Task goal
Show each line of the records below where the word "guided" occurs.

*** Data to process Section Begins ***

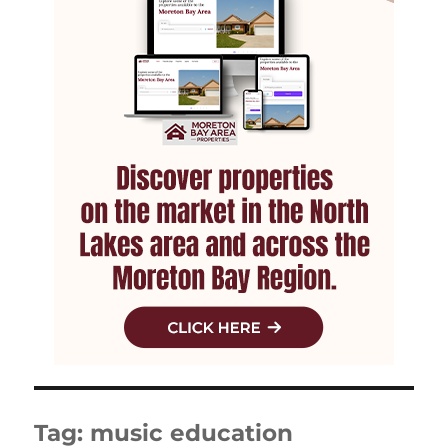
Tag:
music education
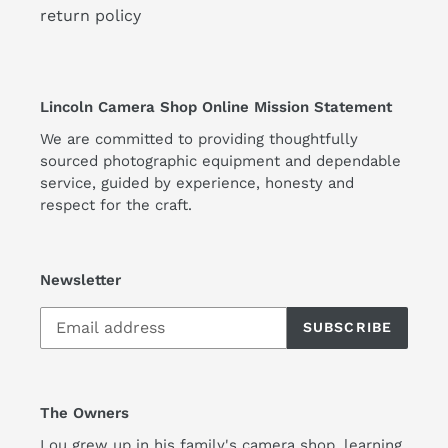
return policy
Lincoln Camera Shop Online Mission Statement
We are committed to providing thoughtfully
sourced photographic equipment and dependable
service, guided by experience, honesty and
respect for the craft.
Newsletter
SUBSCRIBE
The Owners
Lou grew up in his family's camera shop, learning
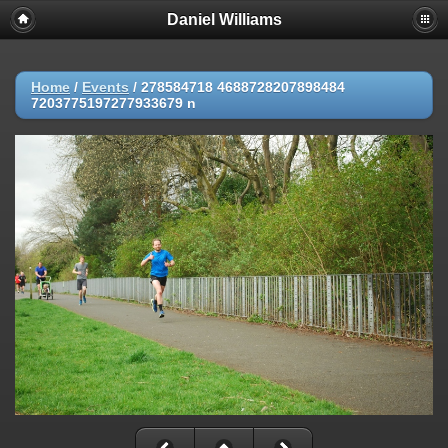
Daniel Williams
Home
/
Events
/
278584718 4688728207898484
7203775197277933679 n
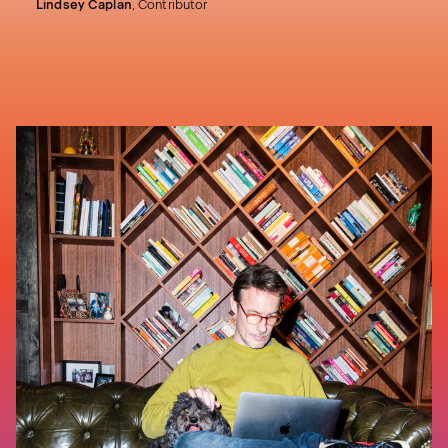
Lindsey Caplan
,
Contributor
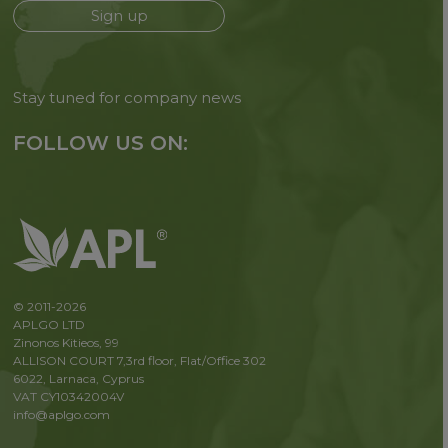
Sign up
Stay tuned for company news
FOLLOW US ON:
© 2011-2026
APLGO LTD
Zinonos Kitieos, 99
ALLISON COURT 7,3rd floor, Flat/Office 302
6022, Larnaca, Cyprus
VAT CY10342004V
info@aplgo.com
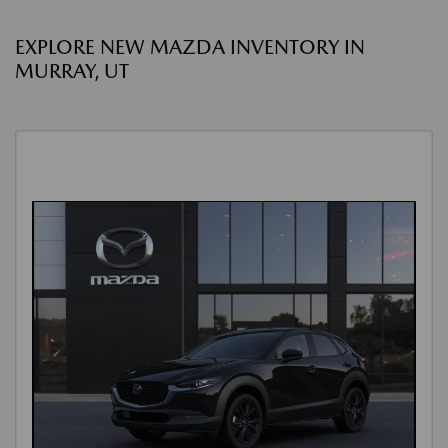
EXPLORE NEW MAZDA INVENTORY IN
MURRAY, UT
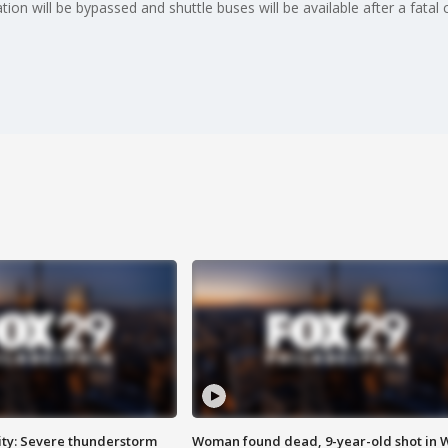
on will be bypassed and shuttle buses will be available after a fatal 
ty: Severe thunderstorm
Woman found dead, 9-year-old shot in 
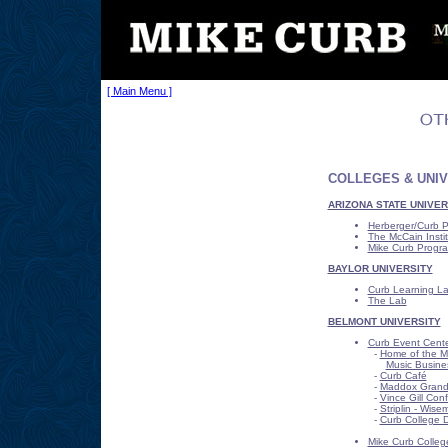
[ Main Menu ]
COLLEGES & UNIV
ARIZONA STATE UNIVER
Herberger/Curb 
The McCain Instit
Mike Curb Progra
BAYLOR UNIVERSITY
Curb Learning La
The Lab
BELMONT UNIVERSITY
Curb Event Cent
-
Home of the Mi
Music Busine
-
Curb Café
-
Maddox Grand 
-
Vince Gill Co
-
Striplin - Wis
-
Curb College D
Mike Curb Colleg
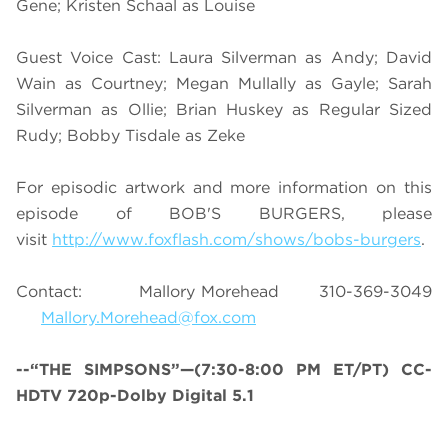
Gene; Kristen Schaal as Louise
Guest Voice Cast: Laura Silverman as Andy; David
Wain as Courtney; Megan Mullally as Gayle; Sarah
Silverman as Ollie; Brian Huskey as Regular Sized
Rudy; Bobby Tisdale as Zeke
For episodic artwork and more information on this
episode of BOB'S BURGERS, please
visit
http://www.foxflash.com/shows/bobs-burgers
.
Contact: Mallory Morehead 310-369-3049
Mallory.Morehead@fox.com
--“THE SIMPSONS”—(7:30-8:00 PM ET/PT) CC-
HDTV 720p-Dolby Digital 5.1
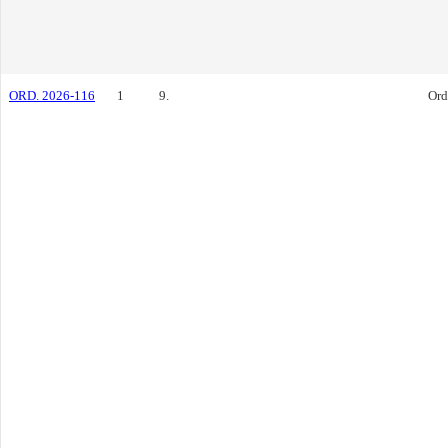
ORD. 2026-116
1
9.
Ord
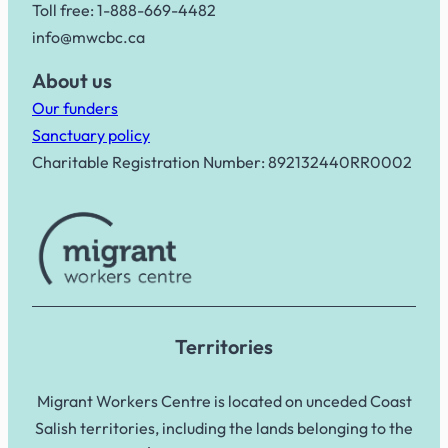
Toll free: 1-888-669-4482
info@mwcbc.ca
About us
Our funders
Sanctuary policy
Charitable Registration Number: 892132440RR0002
Territories
Migrant Workers Centre is located on unceded Coast
Salish territories, including the lands belonging to the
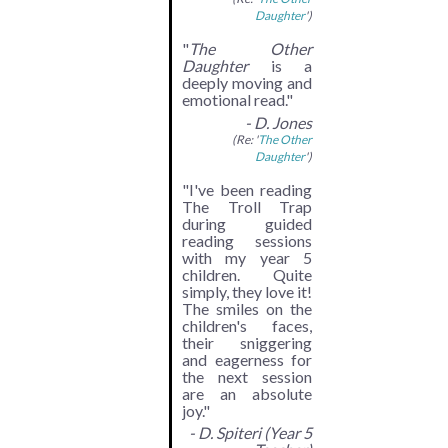
Daughter
')
"
The Other
Daughter
is a
deeply moving and
emotional read."
- D. Jones
(Re: '
The Other
Daughter
')
"I've been reading
The Troll Trap
during guided
reading sessions
with my year 5
children. Quite
simply, they love it!
The smiles on the
children's faces,
their sniggering
and eagerness for
the next session
are an absolute
joy."
- D. Spiteri (Year 5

*** Data to process Section Ends ***

Response box
service, guided by experience, honesty and
during guided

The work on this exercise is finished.